REQUIREMENTS:
**A.** Please decide whether each statement agrees with the police-state passage below, and answer yes or no, quoting the words of the passage that settle it. (i) The passage says the United States is the first nation to slide toward a police state. (ii) The passage gives control, power and money as the reasons a police state exists. (iii) The passage says Aleksandr Solzhenitsyn challenged Nazi Germany.
**B.** Carry the police-state passage below forward from its final sentence.

SUPPLIED TEXT:
··········

Those living through this present age of militarized police, SWAT team raids, police shootings of unarmed citizens, roadside strip searches, and invasive surveillance might feel as if these events are unprecedented. Yet while we in the United States may be experiencing a steady slide into a police state, we are neither the first nor the last nation to do so.

Although technology, politics and superpowers have changed over time, the characteristics of a police state and its reasons for being have remained the same: control, power and money. Indeed, as I point out in my book Battlefield America: The War on the American People, a police state extends far beyond the actions of law enforcement. In fact, a police state “is characterized by bureaucracy, secrecy, perpetual wars, a nation of suspects, militarization, surveillance, widespread police presence, and a citizenry with little recourse against police actions.”

Just as police states have arisen throughout history, there have also been individuals or groups of individuals who have risen up to challenge the injustices of their age. Nazi Germany had its Dietrich Bonhoeffer. The gulags of the Soviet Union were challenged by Aleksandr Solzhenitsyn. America had its color-coded system of racial segregation and warmongering called out for what it was, blatant discrimination and profiteering, by Martin Luther King Jr.

··········

Data excerpts:
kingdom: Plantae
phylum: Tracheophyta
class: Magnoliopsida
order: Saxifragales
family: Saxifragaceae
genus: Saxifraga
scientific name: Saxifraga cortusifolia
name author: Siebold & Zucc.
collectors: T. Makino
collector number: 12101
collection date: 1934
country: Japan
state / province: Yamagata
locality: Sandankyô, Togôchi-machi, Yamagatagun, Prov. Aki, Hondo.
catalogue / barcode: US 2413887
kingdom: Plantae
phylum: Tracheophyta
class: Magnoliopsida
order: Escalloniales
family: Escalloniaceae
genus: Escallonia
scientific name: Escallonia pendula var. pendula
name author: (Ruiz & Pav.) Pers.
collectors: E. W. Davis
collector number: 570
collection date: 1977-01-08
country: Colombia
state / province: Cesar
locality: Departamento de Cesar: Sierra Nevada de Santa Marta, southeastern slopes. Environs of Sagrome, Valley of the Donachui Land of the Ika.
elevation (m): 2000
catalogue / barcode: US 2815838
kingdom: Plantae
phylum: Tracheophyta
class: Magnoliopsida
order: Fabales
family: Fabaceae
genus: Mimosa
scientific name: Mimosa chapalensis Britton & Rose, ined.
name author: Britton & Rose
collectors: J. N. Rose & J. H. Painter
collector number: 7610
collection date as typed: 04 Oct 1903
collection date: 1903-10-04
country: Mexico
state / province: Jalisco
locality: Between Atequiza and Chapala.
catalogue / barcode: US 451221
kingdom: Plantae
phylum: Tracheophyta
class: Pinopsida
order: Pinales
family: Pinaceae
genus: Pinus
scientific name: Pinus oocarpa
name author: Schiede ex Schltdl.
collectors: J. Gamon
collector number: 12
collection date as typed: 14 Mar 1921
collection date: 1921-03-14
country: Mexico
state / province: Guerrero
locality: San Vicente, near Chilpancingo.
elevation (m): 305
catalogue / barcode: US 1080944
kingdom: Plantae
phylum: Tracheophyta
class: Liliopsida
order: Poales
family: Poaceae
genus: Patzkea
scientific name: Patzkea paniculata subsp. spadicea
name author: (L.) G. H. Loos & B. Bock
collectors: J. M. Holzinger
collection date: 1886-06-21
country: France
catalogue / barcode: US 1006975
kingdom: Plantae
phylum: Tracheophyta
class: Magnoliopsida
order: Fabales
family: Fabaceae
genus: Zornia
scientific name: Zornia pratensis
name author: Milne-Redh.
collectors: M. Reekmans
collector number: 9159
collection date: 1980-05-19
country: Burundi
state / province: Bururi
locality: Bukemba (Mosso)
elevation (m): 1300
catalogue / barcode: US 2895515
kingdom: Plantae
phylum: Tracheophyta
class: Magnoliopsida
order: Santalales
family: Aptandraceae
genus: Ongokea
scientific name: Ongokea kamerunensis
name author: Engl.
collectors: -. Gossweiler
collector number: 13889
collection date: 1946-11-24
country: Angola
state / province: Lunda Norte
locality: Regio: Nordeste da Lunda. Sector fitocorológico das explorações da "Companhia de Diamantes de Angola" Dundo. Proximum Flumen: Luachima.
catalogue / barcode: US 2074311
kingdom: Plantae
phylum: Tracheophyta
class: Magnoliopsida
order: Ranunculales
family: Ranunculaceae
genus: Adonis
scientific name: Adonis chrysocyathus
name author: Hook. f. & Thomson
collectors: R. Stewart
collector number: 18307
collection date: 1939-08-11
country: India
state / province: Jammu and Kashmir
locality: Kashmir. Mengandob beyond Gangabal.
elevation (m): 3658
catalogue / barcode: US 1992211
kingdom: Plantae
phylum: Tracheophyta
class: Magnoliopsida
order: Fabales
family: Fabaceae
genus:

··········

TASK RESPONSES:
**A.**
(i) No: "we are neither the first nor the last nation to do so."
(ii) Yes: "the characteristics of a police state and its reasons for being have remained the same: control, power and money."
(iii) No: "The gulags of the Soviet Union were challenged by Aleksandr Solzhenitsyn."

**B.**
And then there was Jesus Christ, an itinerant preacher and revolutionary activist, who not only died challenging the police state of his day—namely, the Roman Empire—but provided a blueprint for civil disobedience that would be followed by those, religious and otherwise, who came after him. Yet for all the accolades poured out upon Jesus, little is said about the harsh realities of the police state in which he lived and its similarities to modern-day America, and yet they are striking.

Secrecy, surveillance and rule by the elite. As the chasm between the wealthy and poor grew wider in the Roman Empire, the ruling class and the wealthy class became synonymous, while the lower classes, increasingly deprived of their political freedoms, grew disinterested in the government and easily distracted by “bread and circuses.” Much like America today, with its lack of government transparency, overt domestic surveillance, and rule by the rich, the inner workings of the Roman Empire were shrouded in secrecy, while its leaders were constantly on the watch for any potential threats to its power. The resulting state-wide surveillance was primarily carried out by the military, which acted as investigators, enforcers, torturers, policemen, executioners and jailers. Today that role is fulfilled by increasingly militarized police forces across the country.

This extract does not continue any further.